Your task: Can you rewrite all of the records below with "bounding rectangle" substituted for each "bounding box", changing nothing else and omitting the pictures?

Given information:
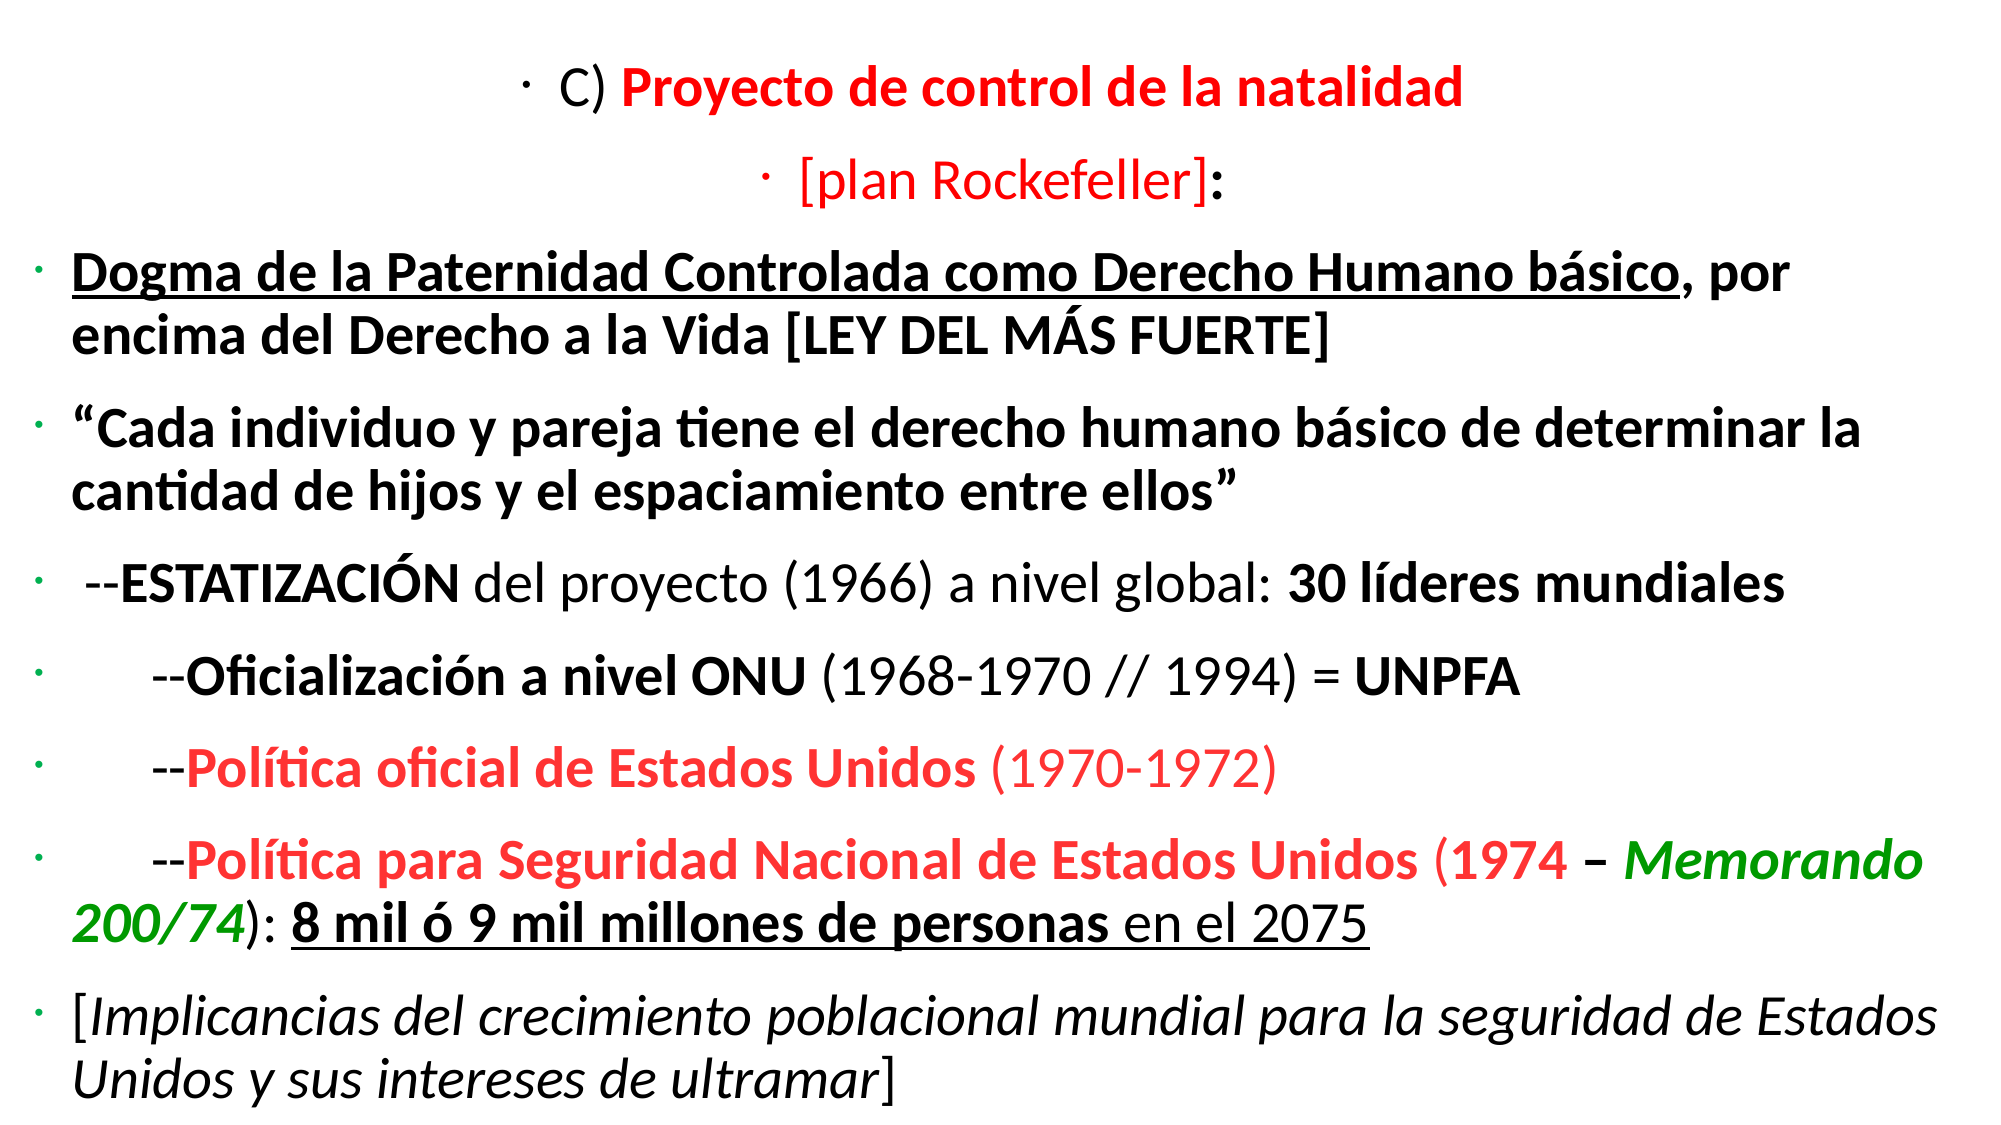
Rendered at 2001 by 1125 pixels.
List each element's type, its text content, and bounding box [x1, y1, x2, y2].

list C) Proyecto de control de la natalidad [plan Rockefeller]: Dogma de la Paternidad Controlada como Derecho Humano básico, por encima del Derecho a la Vida [LEY DEL MÁS FUERTE] “Cada individuo y pareja tiene el derecho humano básico de determinar la cantidad de hijos y el espaciamiento entre ellos” --ESTATIZACIÓN del proyecto (1966) a nivel global: 30 líderes mundiales --Oficialización a nivel ONU (1968-1970 // 1994) = UNPFA --Política oficial de Estados Unidos (1970-1972) --Política para Seguridad Nacional de Estados Unidos (1974 – Memorando 200/74): 8 mil ó 9 mil millones de personas en el 2075 [Implicancias del crecimiento poblacional mundial para la seguridad de Estados Unidos y sus intereses de ultramar] [19, 48, 1981, 1061]
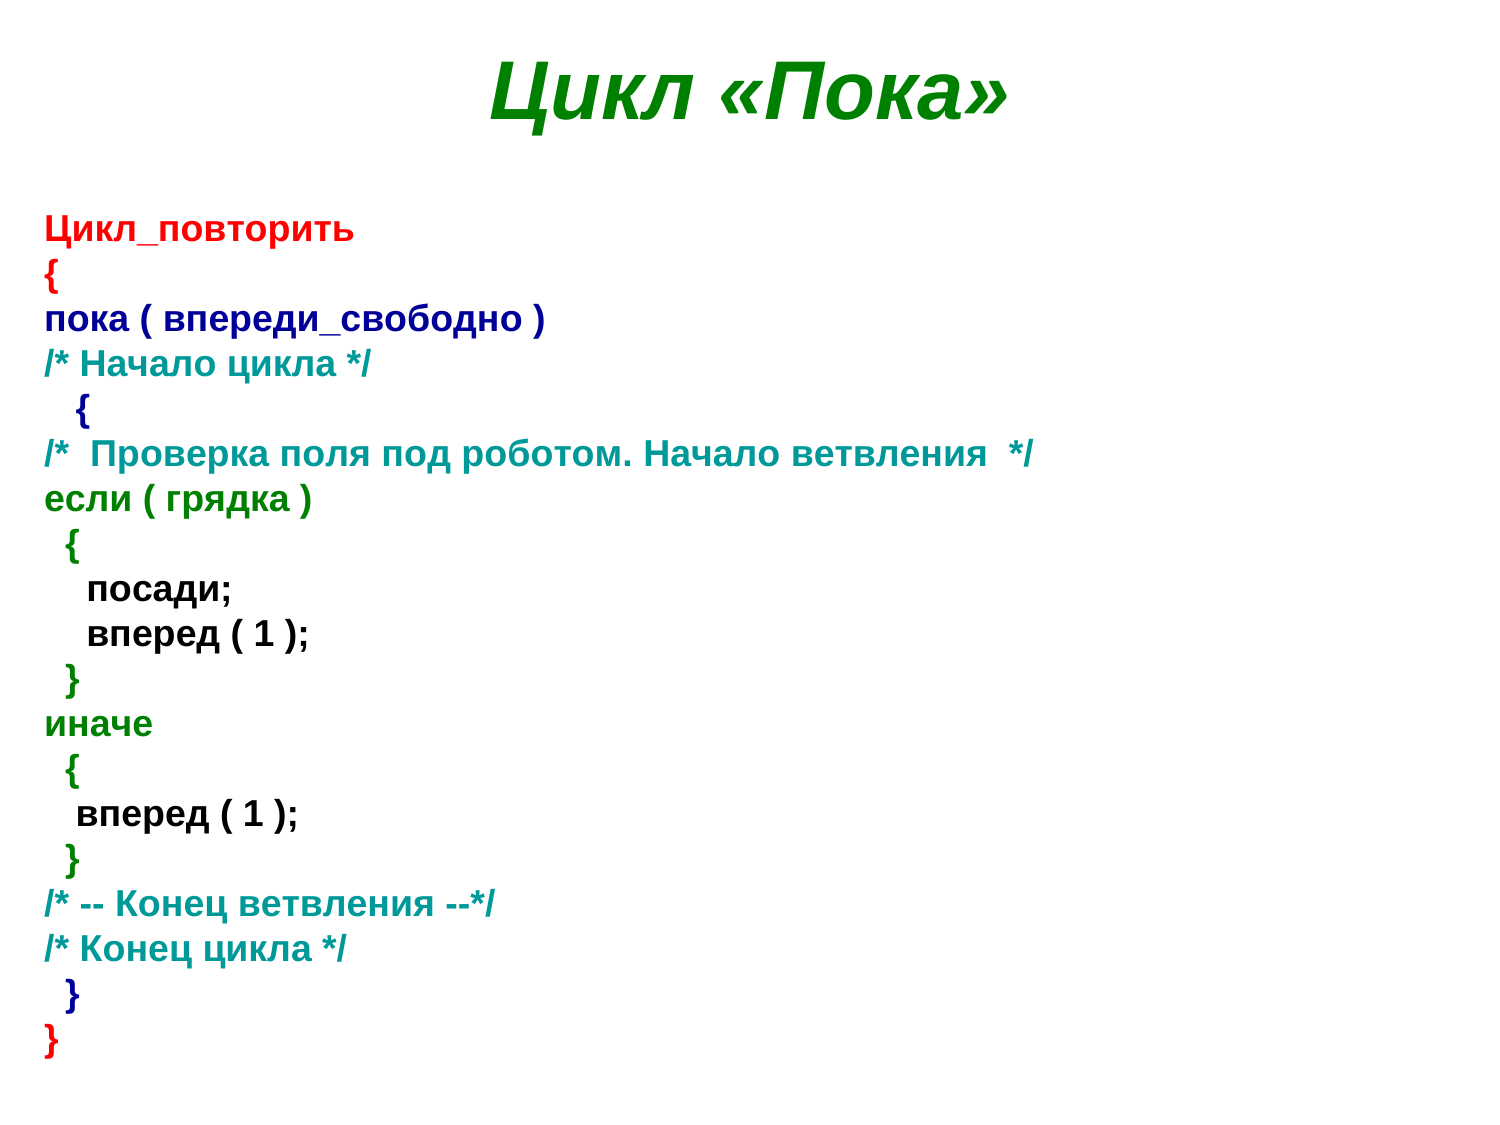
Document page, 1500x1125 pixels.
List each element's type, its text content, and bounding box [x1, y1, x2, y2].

text_box Цикл_повторить { пока ( впереди_свободно ) /* Начало цикла */ { /* Проверка поля под роботом. Начало ветвления */ если ( грядка ) { посади; вперед ( 1 ); } иначе { вперед ( 1 ); } /* -- Конец ветвления --*/ /* Конец цикла */ } } [29, 196, 1447, 1067]
title Цикл «Пока» [75, 36, 1426, 146]
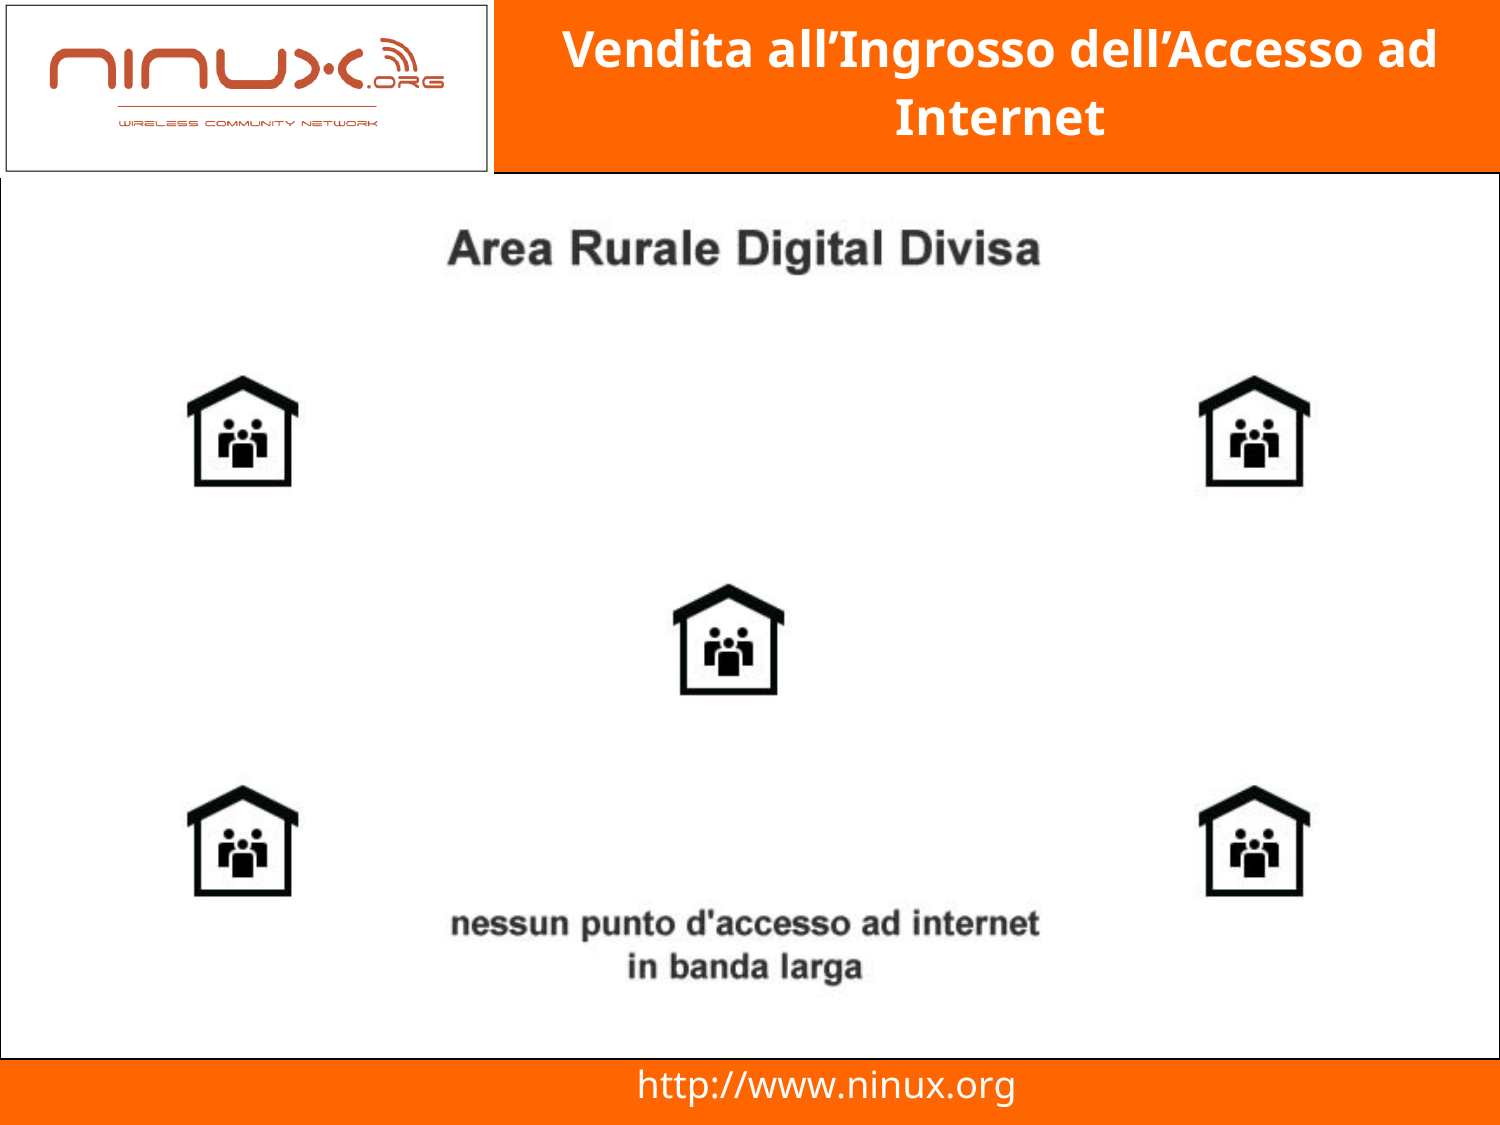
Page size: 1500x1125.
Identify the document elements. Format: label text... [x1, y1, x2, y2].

picture [139, 192, 1359, 1034]
picture [0, 0, 494, 178]
title Vendita all’Ingrosso dell’Accesso ad Internet [501, 0, 1500, 165]
list [0, 183, 426, 1125]
text_box http://www.ninux.org [621, 1053, 1159, 1125]
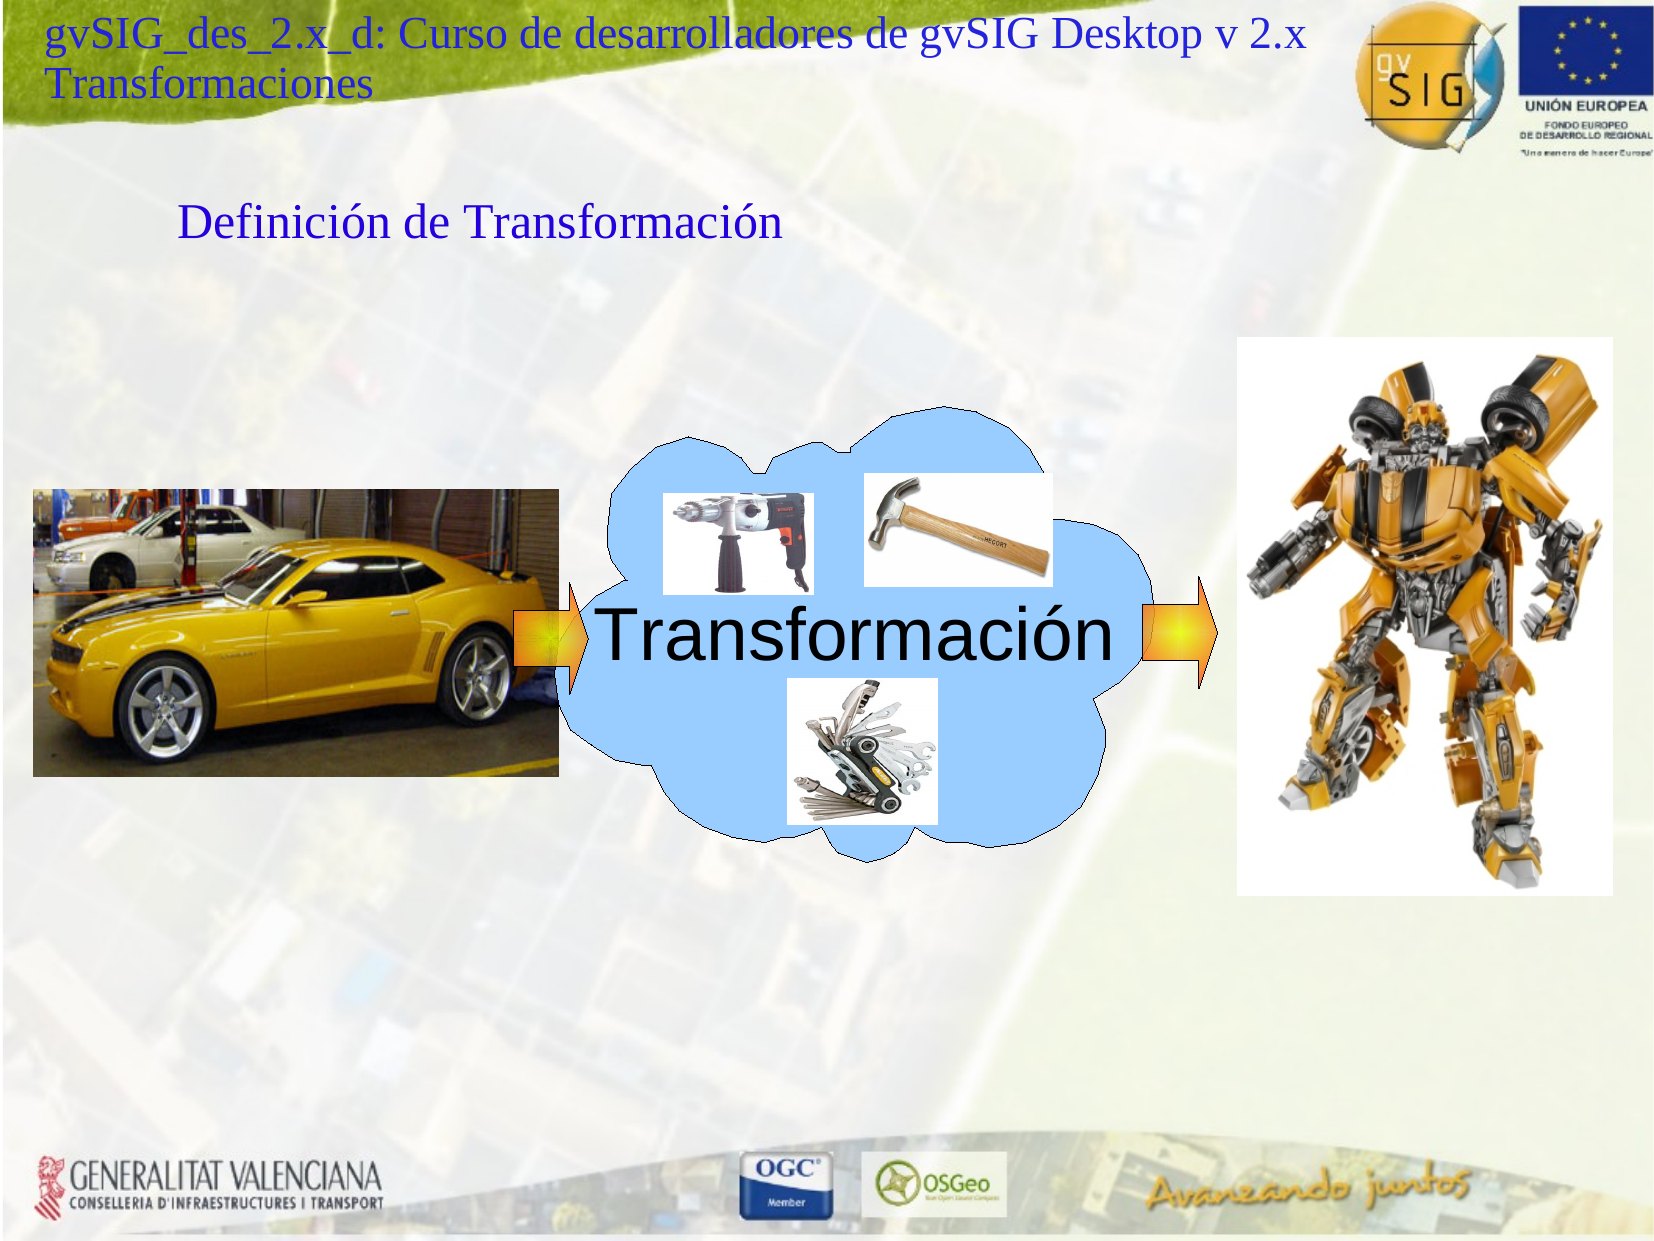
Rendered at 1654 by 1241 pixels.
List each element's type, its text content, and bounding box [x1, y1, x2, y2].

text_box [513, 582, 589, 695]
text_box [1142, 576, 1218, 689]
title Definición de Transformación [177, 95, 1329, 347]
picture [2, 0, 1654, 1241]
text_box Transformación [554, 406, 1154, 863]
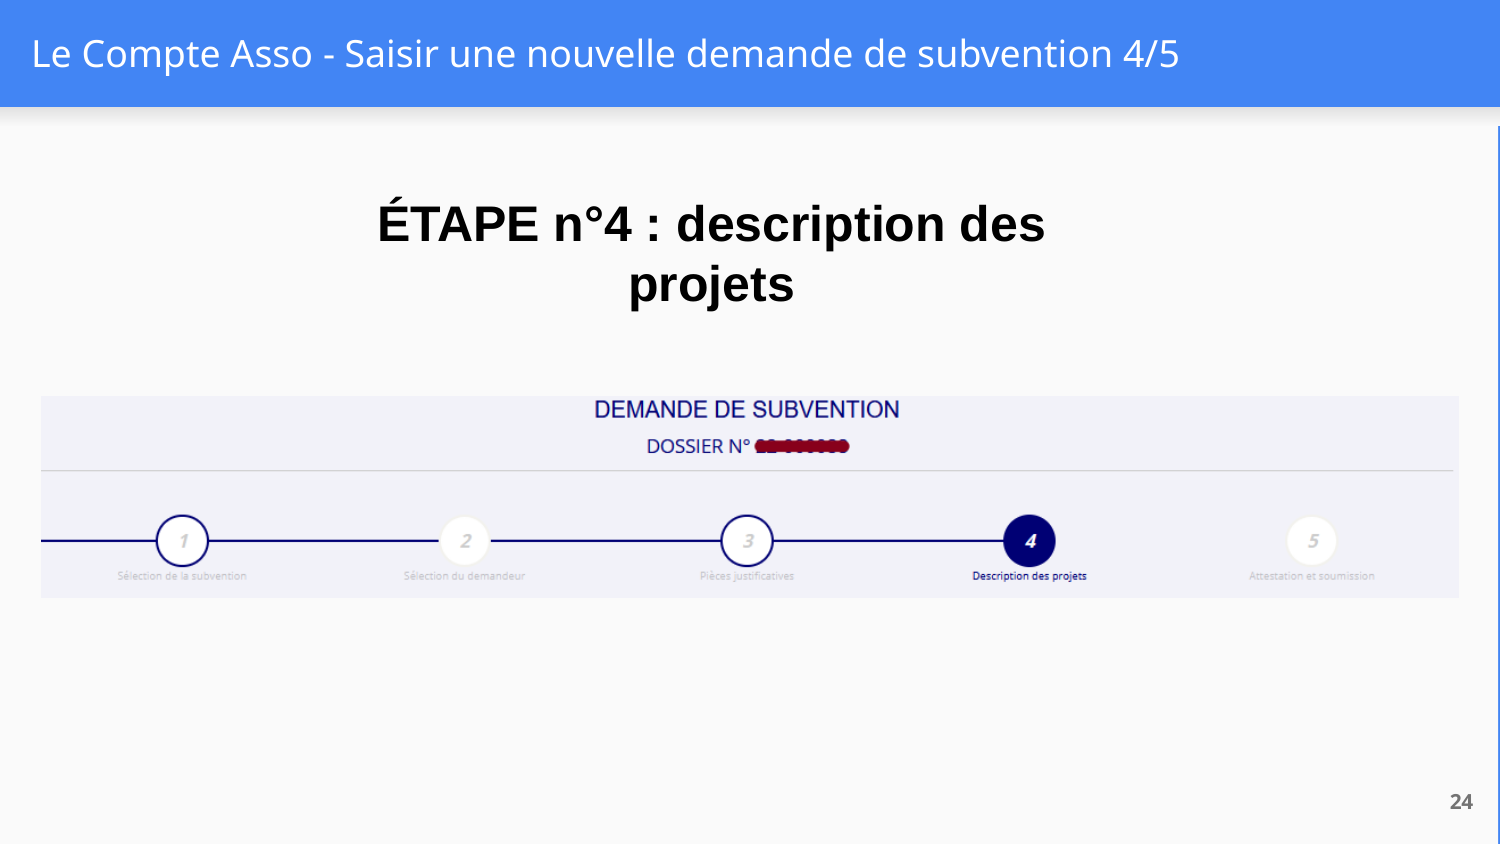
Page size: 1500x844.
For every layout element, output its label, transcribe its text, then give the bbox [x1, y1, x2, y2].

Written answer:
Rendered at 2001 by 1125 pixels.
List each element's type, its text content, and bounding rectangle [x1, y1, x2, y2].

list C) Proyecto de control de la natalidad [plan Rockefeller]: Dogma de la Paternidad Controlada como Derecho Humano básico, por encima del Derecho a la Vida [LEY DEL MÁS FUERTE] “Cada individuo y pareja tiene el derecho humano básico de determinar la cantidad de hijos y el espaciamiento entre ellos” --ESTATIZACIÓN del proyecto (1966) a nivel global: 30 líderes mundiales --Oficialización a nivel ONU (1968-1970 // 1994) = UNPFA --Política oficial de Estados Unidos (1970-1972) --Política para Seguridad Nacional de Estados Unidos (1974 – Memorando 200/74): 8 mil ó 9 mil millones de personas en el 2075 [Implicancias del crecimiento poblacional mundial para la seguridad de Estados Unidos y sus intereses de ultramar] [19, 48, 1981, 1061]
Document page, 1500x1125 pixels.
List each element's type, its text content, and bounding rectangle [x1, y1, x2, y2].

text_box Цикл_повторить { пока ( впереди_свободно ) /* Начало цикла */ { /* Проверка поля под роботом. Начало ветвления */ если ( грядка ) { посади; вперед ( 1 ); } иначе { вперед ( 1 ); } /* -- Конец ветвления --*/ /* Конец цикла */ } } [29, 196, 1447, 1067]
title Цикл «Пока» [75, 36, 1426, 146]
Page size: 1500x1125.
Identify the document elements. Format: label text... [x1, y1, x2, y2].

picture [139, 192, 1359, 1034]
picture [0, 0, 494, 178]
title Vendita all’Ingrosso dell’Accesso ad Internet [501, 0, 1500, 165]
list [0, 183, 426, 1125]
text_box http://www.ninux.org [621, 1053, 1159, 1125]
Rendered at 1654 by 1241 pixels.
List each element's type, its text content, and bounding rectangle [x1, y1, x2, y2].

text_box [513, 582, 589, 695]
text_box [1142, 576, 1218, 689]
title Definición de Transformación [177, 95, 1329, 347]
picture [2, 0, 1654, 1241]
text_box Transformación [554, 406, 1154, 863]
Page size: 1500x844.
For every layout element, output its label, transcribe its text, then give the bbox [x1, y1, x2, y2].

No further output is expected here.